WHAT THE TASK ASKS> Where a line in the material below has the string "Courtyard", please report it.

MATERIAL TO PROCESS>
*** Begin section ***
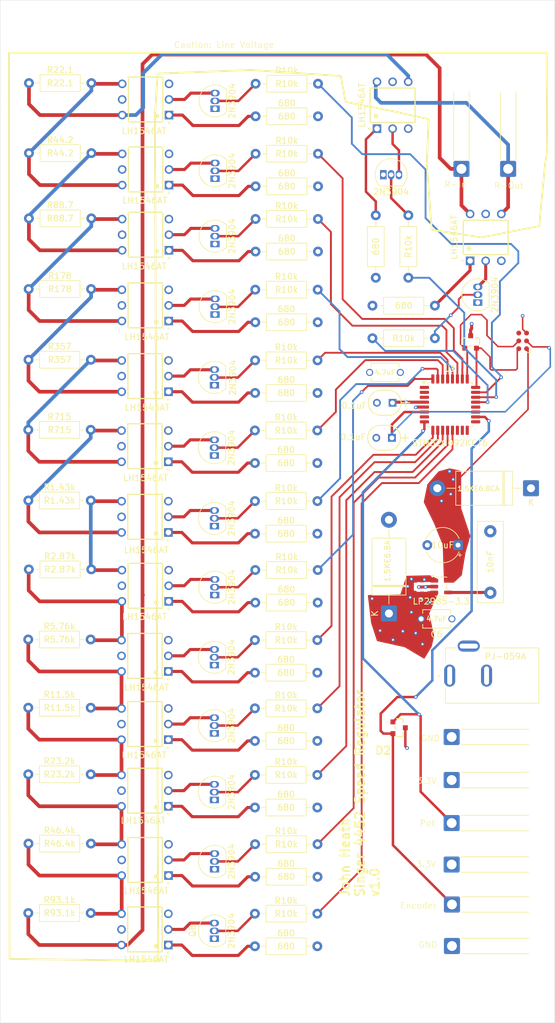
<source format=kicad_pcb>
(kicad_pcb
	(version 20241229)
	(generator "pcbnew")
	(generator_version "9.0")
	(general
		(thickness 1.6)
		(legacy_teardrops no)
	)
	(paper "A4")
	(layers
		(0 "F.Cu" signal)
		(4 "In1.Cu" signal)
		(6 "In2.Cu" signal)
		(2 "B.Cu" signal)
		(9 "F.Adhes" user "F.Adhesive")
		(11 "B.Adhes" user "B.Adhesive")
		(13 "F.Paste" user)
		(15 "B.Paste" user)
		(5 "F.SilkS" user "F.Silkscreen")
		(7 "B.SilkS" user "B.Silkscreen")
		(1 "F.Mask" user)
		(3 "B.Mask" user)
		(17 "Dwgs.User" user "User.Drawings")
		(19 "Cmts.User" user "User.Comments")
		(21 "Eco1.User" user "User.Eco1")
		(23 "Eco2.User" user "User.Eco2")
		(25 "Edge.Cuts" user)
		(27 "Margin" user)
		(31 "F.CrtYd" user "F.Courtyard")
		(29 "B.CrtYd" user "B.Courtyard")
		(35 "F.Fab" user)
		(33 "B.Fab" user)
		(39 "User.1" user)
		(41 "User.2" user)
		(43 "User.3" user)
		(45 "User.4" user)
	)
	(setup
		(stackup
			(layer "F.SilkS"
				(type "Top Silk Screen")
			)
			(layer "F.Paste"
				(type "Top Solder Paste")
			)
			(layer "F.Mask"
				(type "Top Solder Mask")
				(thickness 0.01)
			)
			(layer "F.Cu"
				(type "copper")
				(thickness 0.035)
			)
			(layer "dielectric 1"
				(type "prepreg")
				(thickness 0.1)
				(material "FR4")
				(epsilon_r 4.5)
				(loss_tangent 0.02)
			)
			(layer "In1.Cu"
				(type "copper")
				(thickness 0.035)
			)
			(layer "dielectric 2"
				(type "core")
				(thickness 1.24)
				(material "FR4")
				(epsilon_r 4.5)
				(loss_tangent 0.02)
			)
			(layer "In2.Cu"
				(type "copper")
				(thickness 0.035)
			)
			(layer "dielectric 3"
				(type "prepreg")
				(thickness 0.1)
				(material "FR4")
				(epsilon_r 4.5)
				(loss_tangent 0.02)
			)
			(layer "B.Cu"
				(type "copper")
				(thickness 0.035)
			)
			(layer "B.Mask"
				(type "Bottom Solder Mask")
				(thickness 0.01)
			)
			(layer "B.Paste"
				(type "Bottom Solder Paste")
			)
			(layer "B.SilkS"
				(type "Bottom Silk Screen")
			)
			(copper_finish "None")
			(dielectric_constraints no)
		)
		(pad_to_mask_clearance 0)
		(allow_soldermask_bridges_in_footprints no)
		(tenting front back)
		(pcbplotparams
			(layerselection 0x00000000_00000000_55555555_5755f5ff)
			(plot_on_all_layers_selection 0x00000000_00000000_00000000_00000000)
			(disableapertmacros no)
			(usegerberextensions no)
			(usegerberattributes yes)
			(usegerberadvancedattributes yes)
			(creategerberjobfile yes)
			(dashed_line_dash_ratio 12.000000)
			(dashed_line_gap_ratio 3.000000)
			(svgprecision 4)
			(plotframeref no)
			(mode 1)
			(useauxorigin no)
			(hpglpennumber 1)
			(hpglpenspeed 20)
			(hpglpendiameter 15.000000)
			(pdf_front_fp_property_popups yes)
			(pdf_back_fp_property_popups yes)
			(pdf_metadata yes)
			(pdf_single_document no)
			(dxfpolygonmode yes)
			(dxfimperialunits yes)
			(dxfusepcbnewfont yes)
			(psnegative no)
			(psa4output no)
			(plot_black_and_white yes)
			(sketchpadsonfab no)
			(plotpadnumbers no)
			(hidednponfab no)
			(sketchdnponfab yes)
			(crossoutdnponfab yes)
			(subtractmaskfromsilk no)
			(outputformat 1)
			(mirror no)
			(drillshape 0)
			(scaleselection 1)
			(outputdirectory "260129-gerbers/")
		)
	)
	(net 0 "")
	(net 1 "Net-(D1-A{slash}K_1)")
	(net 2 "Net-(D1-A{slash}K_2)")
	(net 3 "GND")
	(net 4 "/rotary-encoder-output")
	(net 5 "/FootPedalPotOutput")
	(net 6 "/Line-R1")
	(net 7 "/Line-R2")
	(net 8 "/Line-NC1")
	(net 9 "Net-(Q14-C)")
	(net 10 "Net-(R35-Pad1)")
	(net 11 "/Line-R4")
	(net 12 "Net-(Q13-C)")
	(net 13 "/Line-R3")
	(net 14 "/Line-NC2")
	(net 15 "Net-(R34-Pad2)")
	(net 16 "Net-(R33-Pad2)")
	(net 17 "/Line-NC3")
	(net 18 "/Line-R-In")
	(net 19 "Net-(Q12-C)")
	(net 20 "Net-(Q11-C)")
	(net 21 "/Line-R-Out")
	(net 22 "Net-(R32-Pad2)")
	(net 23 "/Line-NC4")
	(net 24 "Net-(Q10-C)")
	(net 25 "/Line-NC5")
	(net 26 "/Line-R9")
	(net 27 "Net-(R31-Pad2)")
	(net 28 "Net-(R30-Pad2)")
	(net 29 "/Line-NC6")
	(net 30 "/Line-R8")
	(net 31 "Net-(Q9-C)")
	(net 32 "Net-(R29-Pad2)")
	(net 33 "Net-(Q8-C)")
	(net 34 "/Line-NC7")
	(net 35 "Net-(Q7-C)")
	(net 36 "Net-(R19-Pad2)")
	(net 37 "/Line-NC12")
	(net 38 "/Line-R10")
	(net 39 "Net-(R42-Pad1)")
	(net 40 "Net-(Q15-C)")
	(net 41 "/Line-R11")
	(net 42 "/Line-NC11")
	(net 43 "/Line-NC10")
	(net 44 "Net-(R18-Pad2)")
	(net 45 "/Line-R12")
	(net 46 "Net-(Q6-C)")
	(net 47 "/Line-R13")
	(net 48 "Net-(R17-Pad2)")
	(net 49 "/Line-NC9")
	(net 50 "Net-(Q5-C)")
	(net 51 "Net-(Q3-C)")
	(net 52 "/Line-R7")
	(net 53 "/Line-R6")
	(net 54 "Net-(R9-Pad2)")
	(net 55 "/Line-NC8")
	(net 56 "Net-(R5-Pad2)")
	(net 57 "/Line-R5")
	(net 58 "/Line-NC14")
	(net 59 "Net-(Q2-C)")
	(net 60 "Net-(R1-Pad2)")
	(net 61 "/Line-NC13")
	(net 62 "Net-(Q1-C)")
	(net 63 "/Line-NC15")
	(net 64 "Net-(R10-Pad2)")
	(net 65 "Net-(Q4-C)")
	(net 66 "+5V")
	(net 67 "unconnected-(J2-Pad3)")
	(net 68 "+3.3V")
	(net 69 "Net-(J1-~{RESET})")
	(net 70 "/Bit3")
	(net 71 "Net-(Q4-B)")
	(net 72 "Net-(Q12-B)")
	(net 73 "/Bit8")
	(net 74 "/Bit12")
	(net 75 "Net-(Q8-B)")
	(net 76 "/Bit2")
	(net 77 "Net-(Q3-B)")
	(net 78 "Net-(Q5-B)")
	(net 79 "/Bit4")
	(net 80 "Net-(Q2-B)")
	(net 81 "/Bit1")
	(net 82 "/Bit0")
	(net 83 "Net-(Q1-B)")
	(net 84 "Net-(Q15-B)")
	(net 85 "/MaxResBit")
	(net 86 "/MinResBit")
	(net 87 "Net-(Q14-B)")
	(net 88 "Net-(Q6-B)")
	(net 89 "/Bit5")
	(net 90 "/Bit6")
	(net 91 "Net-(Q7-B)")
	(net 92 "/Bit7")
	(net 93 "Net-(Q13-B)")
	(net 94 "/Bit9")
	(net 95 "Net-(Q11-B)")
	(net 96 "/Bit10")
	(net 97 "Net-(Q10-B)")
	(net 98 "Net-(Q9-B)")
	(net 99 "/Bit11")
	(net 100 "Net-(U2-BP)")
	(net 101 "unconnected-(U1-PC6-Pad20)")
	(net 102 "unconnected-(U1-PB1-Pad16)")
	(net 103 "unconnected-(U1-PA0-Pad7)")
	(net 104 "unconnected-(U1-PC15-OSCX_OUT-Pad3)")
	(net 105 "unconnected-(U1-PB2-Pad17)")
	(net 106 "unconnected-(U1-PA9-Pad19)")
	(net 107 "unconnected-(U1-PB9-Pad1)")
	(net 108 "unconnected-(U1-PA7-Pad14)")
	(net 109 "unconnected-(U1-PC14-OSCX_IN-Pad2)")
	(net 110 "unconnected-(J1-SWO-Pad6)")
	(net 111 "unconnected-(U1-PB0-Pad15)")
	(footprint "Resistor_THT:R_Axial_DIN0207_L6.3mm_D2.5mm_P10.16mm_Horizontal" (layer "F.Cu") (at 73.5 107.03 180))
	(footprint "Connector_Wire:SolderWire-0.75sqmm_1x01_D1.25mm_OD2.3mm_Relief" (layer "F.Cu") (at 95.4 174.1 90))
	(footprint "Resistor_THT:R_Axial_DIN0207_L6.3mm_D2.5mm_P10.16mm_Horizontal" (layer "F.Cu") (at 63.33 146.27))
	(footprint "Package_TO_SOT_THT:TO-92_Inline" (layer "F.Cu") (at 56.83 59.91 90))
	(footprint "Resistor_THT:R_Axial_DIN0207_L6.3mm_D2.5mm_P10.16mm_Horizontal" (layer "F.Cu") (at 26.44 124.24))
	(footprint "Package_TO_SOT_THT:TO-92_Inline" (layer "F.Cu") (at 56.73 139.51 90))
	(footprint "Resistor_THT:R_Axial_DIN0207_L6.3mm_D2.5mm_P10.16mm_Horizontal" (layer "F.Cu") (at 63.33 135.44))
	(footprint "Package_TO_SOT_THT:TO-92_Inline" (layer "F.Cu") (at 56.74 105.8 90))
	(footprint "Resistor_THT:R_Axial_DIN0207_L6.3mm_D2.5mm_P10.16mm_Horizontal" (layer "F.Cu") (at 63.36 157.54))
	(footprint "Resistor_THT:R_Axial_DIN0207_L6.3mm_D2.5mm_P10.16mm_Horizontal" (layer "F.Cu") (at 26.56 33.74))
	(footprint "Connector_Wire:SolderWire-0.75sqmm_1x01_D1.25mm_OD2.3mm_Relief" (layer "F.Cu") (at 95.35 160.85 90))
	(footprint "project:DIP762W50P254L730H410Q6" (layer "F.Cu") (at 45.46 81.4 180))
	(footprint "Resistor_THT:R_Axial_DIN0207_L6.3mm_D2.5mm_P10.16mm_Horizontal" (layer "F.Cu") (at 73.49 151.57 180))
	(footprint "Resistor_THT:R_Axial_DIN0207_L6.3mm_D2.5mm_P10.16mm_Horizontal" (layer "F.Cu") (at 63.44 45.23))
	(footprint "Resistor_THT:R_Axial_DIN0207_L6.3mm_D2.5mm_P10.16mm_Horizontal" (layer "F.Cu") (at 73.49 140.74 180))
	(footprint "project:CAP_C320_KEM" (layer "F.Cu") (at 85.625 91.44 180))
	(footprint "Package_TO_SOT_THT:TO-92_Inline" (layer "F.Cu") (at 56.79 117.01 90))
	(footprint "project:DIP762W50P254L730H410Q6" (layer "F.Cu") (at 45.44 104.29 180))
	(footprint "Resistor_THT:R_Axial_DIN0207_L6.3mm_D2.5mm_P10.16mm_Horizontal" (layer "F.Cu") (at 63.33 168.84))
	(footprint "Resistor_THT:R_Axial_DIN0207_L6.3mm_D2.5mm_P10.16mm_Horizontal" (layer "F.Cu") (at 63.43 55.84))
	(footprint "Resistor_THT:R_Axial_DIN0207_L6.3mm_D2.5mm_P10.16mm_Horizontal" (layer "F.Cu") (at 83 55.24 -90))
	(footprint "Resistor_THT:R_Axial_DIN0207_L6.3mm_D2.5mm_P10.16mm_Horizontal" (layer "F.Cu") (at 73.55 118.24 180))
	(footprint "Capacitor_THT:C_Rect_L13.0mm_W4.0mm_P10.00mm_FKS3_FKP3_MKS4" (layer "F.Cu") (at 101.64 116.64 90))
	(footprint "Resistor_THT:R_Axial_DIN0207_L6.3mm_D2.5mm_P10.16mm_Horizontal" (layer "F.Cu") (at 26.45 146.17))
	(footprint "project:DIP762W50P254L730H410Q6" (layer "F.Cu") (at 45.43 171.4 180))
	(footprint "Capacitor_THT:CP_Radial_Tantal_D5.5mm_P5.00mm" (layer "F.Cu") (at 96.39 108.89 180))
	(footprint "project:STS232050UL40" (layer "F.Cu") (at 98.44 75.85))
	(footprint "Resistor_THT:R_Axial_DIN0207_L6.3mm_D2.5mm_P10.16mm_Horizontal" (layer "F.Cu") (at 63.36 78.84))
	(footprint "project:DIP762W50P254L730H410Q6" (layer "F.Cu") (at 45.43 148.83 180))
	(footprint "Package_TO_SOT_THT:TO-92_Inline" (layer "F.Cu") (at 56.84 49.28 90))
	(footprint "Package_TO_SOT_THT:TO-92_Inline" (layer "F.Cu") (at 56.73 150.34 90))
	(footprint "Resistor_THT:R_Axial_DIN0207_L6.3mm_D2.5mm_P10.16mm_Horizontal" (layer "F.Cu") (at 73.6 39.14 180))
	(footprint "Resistor_THT:R_Axial_DIN0207_L6.3mm_D2.5mm_P10.16mm_Horizontal" (layer "F.Cu") (at 26.48 78.74))
	(footprint "Connector_Wire:SolderWire-0.75sqmm_1x01_D1.25mm_OD2.3mm_Relief" (layer "F.Cu") (at 95.4 167.35 90))
	(footprint "Resistor_THT:R_Axial_DIN0207_L6.3mm_D2.5mm_P10.16mm_Horizontal" (layer "F.Cu") (at 63.39 67.34))
	(footprint "Resistor_THT:R_Axial_DIN0207_L6.3mm_D2.5mm_P10.16mm_Horizontal" (layer "F.Cu") (at 26.45 90.14))
	(footprint "Package_TO_SOT_THT:TO-92_Inline" (layer "F.Cu") (at 56.74 82.88 90))
	(footprint "Resistor_THT:R_Axial_DIN0207_L6.3mm_D2.5mm_P10.16mm_Horizontal" (layer "F.Cu") (at 73.49 95.54 180))
	(footprint "project:CAPRB500W50L450T300H550" (layer "F.Cu") (at 84.5 80.8 180))
	(footprint "Package_TO_SOT_THT:TO-92_Inline" (layer "F.Cu") (at 56.84 37.91 90))
	(footprint "Package_TO_SOT_THT:TO-92_Inline" (layer "F.Cu") (at 56.76 161.61 90))
	(footprint "project:DIP762W50P254L730H410Q6"
		(layer "F.Cu")
		(uuid "60f272bb-ad17-44c2-86cf-3c8a9b005698")
		(at 45.43 138 180)
		(property "Reference" "U13"
			(at 0.375015 -4.735275 0)
			(layer "F.SilkS")
			(hide yes)
			(uuid "887eaf91-d939-40e5-b47e-8c1acc9c2749")
			(effects
				(font
					(size 1.000055 1.000055)
					(thickness 0.15)
				)
			)
		)
		(property "Value" "LH1546AT"
			(at 0.13 -5.04 0)
			(layer "F.SilkS")
			(uuid "e3012b93-0194-459d-a0d1-456d9854213c")
			(effects
				(font
					(size 1.000094 1.000094)
					(thickness 0.15)
				)
			)
		)
		(property "Datasheet" ""
			(at 0 0 0)
			(layer "F.Fab")
			(hide yes)
			(uuid "cf38b50e-e44d-49c5-8126-64e08be51098")
			(effects
				(font
					(size 1.27 1.27)
					(thickness 0.15)
				)
			)
		)
		(property "Description" "Solid State Photo-Coupled Relay (Photorelay) SPST-NO (1 Form A) 6-DIP (0.300\", 7.62mm)"
			(at 0 0 0)
			(layer "F.Fab")
			(hide yes)
			(uuid "1900f29d-3399-4cc6-a153-fb8c4ea53fbc")
			(effects
				(font
					(size 1.27 1.27)
					(thickness 0.15)
				)
			)
		)
		(property "MANUFACTURER" "Vishay"
			(at 0 0 180)
			(unlocked yes)
			(layer "F.Fab")
			(hide yes)
			(uuid "e311eb4f-0b45-4f16-bbca-ae821098cb0d")
			(effects
				(font
					(size 1 1)
					(thickness 0.15)
				)
			)
		)
		(path "/94a750e4-edd9-44c0-95bd-aca7171d31da")
		(sheetname "/")
		(sheetfile "regulator-PCB.kicad_sch")
		(attr through_hole exclude_from_bom)
		(fp_line
			(start 2.8 3.65)
			(end -2.8 3.65)
			(stroke
				(width 0.2)
				(type solid)
			)
			(layer "F.SilkS")
			(uuid "7e2a6c0a-5496-49a3-b2bc-8377f426f02f")
		)
		(fp_line
			(start 2.8 -3.65)
			(end 2.8 3.65)
			(stroke
				(width 0.2)
				(type solid)
			)
			(layer "F.SilkS")
			(uuid "d76f9500-8ceb-48f2-98f4-b5d452619460")
		)
		(fp_line
			(start -1.6 -2.7)
			(end -1.7 -2.5)
			(stroke
				(width 0.2)
				(type solid)
			)
			(layer "F.SilkS")
			(uuid "9596ef02-c7ca-4338-8fe1-06f5d21fbb1a")
		)
		(fp_line
			(start -1.7 -2.5)
			(end -2 -2.6)
			(stroke
				(width 0.2)
				(type solid)
			)
			(layer "F.SilkS")
			(uuid "d7497165-4a7f-4988-857a-f244cafbced4")
		)
		(fp_line
			(start -1.8 -2.9)
			(end -1.6 -2.7)
			(stroke
				(width 0.2)
				(type solid)
			)
			(layer "F.SilkS")
			(uuid "33cf1b9c-88a3-49ef-8efb-2a73d8d6859e")
		)
		(fp_line
			(start -2 -2.6)
			(end -1.8 -2.7)
			(stroke
				(width 0.2)
				(type solid)
			)
			(layer "F.SilkS")
			(uuid "f0dea3a2-0091-45e4-be65-21711bc894d3")
		)
		(fp_line
			(start -2 -2.6)
			(end -1.8 -2.9)
			(stroke
				(width 0.2)
				(type solid)
			)
			(layer "F.SilkS")
			(uuid "ce845b06-4d37-43f1-9071-6c0c79e0aecb")
		)
		(fp_line
			(start -2.8 3.65)
			(end -2.8 -3.65)
			(stroke
				(width 0.2)
				(type solid)
			)
			(layer "F.SilkS")
			(uuid "c6128845-f4ac-4988-a362-74a93cf6143e")
		)
		(fp_line
			(start -2.8 -3.65)
			(end 2.8 -3.65)
			(stroke
				(width 0.2)
				(type solid)
			)
			(layer "F.SilkS")
			(uuid "bc097251-e340-4a1e-9e79-6e0628519fa5")
		)
		(fp_circle
			(center -1.8 -2.7)
			(end -1.517159 -2.7)
			(stroke
				(width 0.2)
				(type solid)
			)
			(fill no)
			(layer "F.SilkS")
			(uuid "067e18d9-96d9-434c-a7c9-84821574fbcb")
		)
		(fp_circle
			(center -3.8 -3.8)
			(end -3.7 -3.8)
			(stroke
				(width 0.2)
				(type solid)
			)
			(fill no)
			(layer "F.SilkS")
			(uuid "c57a337c-1684-491a-8abf-dd8913c695b2")
		)
		(fp_line
			(start 4.8 4.15)
			(end -4.8 4.15)
			(stroke
				(width 0.05)
				(type solid)
			)
			(layer "F.CrtYd")
			(uuid "c7e0f0d4-7c3e-421c-b827-aaf81cc9c3b4")
		)
		(fp_line
			(start 4.8 -4.15)
			(end 4.8 4.15)
			(stroke
				(width 0.05)
				(type solid)
			)
			(layer "F.CrtYd")
			(uuid "80c3abb4-330f-4a4c-ad43-ff466382eec0")
		)
		(fp_line
			(start -4.8 4.15)
			(end -4.8 -4.15)
			(stroke
				(width 0.05)
				(type solid)
			)
			(layer "F.CrtYd")
			(uuid "1d3f4a25-e9f6-45f0-807a-b2bbf82cea9f")
		)
		(fp_line
			(start -4.8 -4.15)
			(end 4.8 -4.15)
			(stroke
				(width 0.05)
				(type solid)
			)
			(layer "F.CrtYd")
			(uuid "edde46dd-bdff-4fc4-8099-caa11f868ace")
		)
		(pad "1" thru_hole rect
			(at -3.81 -2.54 180)
			(size 1.4 1.4)
			(drill 0.9)
			(layers "*.Cu" "*.Mask")
			(remove_unused_layers no)
			(net 22 "Net-(R32-Pad2)")
			(pintype "passive")
			(solder_mask_margin 0.102)
			(uuid "9f47f044-b38d-470a-a5f2-d001c104078d")
		)
		(pad "2" thru_hole circle
			(at -3.81 0 180)
			(size 1.4 1.4)
			(drill 0.9)
			(layers "*.Cu" "*.Mask")
			(remove_unused_layers no)
			(net 20 "Net-(Q11-C)")
			(pintype "passive")
			(solder_mask_margin 0.102)
			(uuid "046da091-f1b2-432e-8cc4-9b
... [710428 chars truncated]
</source>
*** End section ***
YOUR SOLUTION>
		(31 "F.CrtYd" user "F.Courtyard")
		(29 "B.CrtYd" user "B.Courtyard")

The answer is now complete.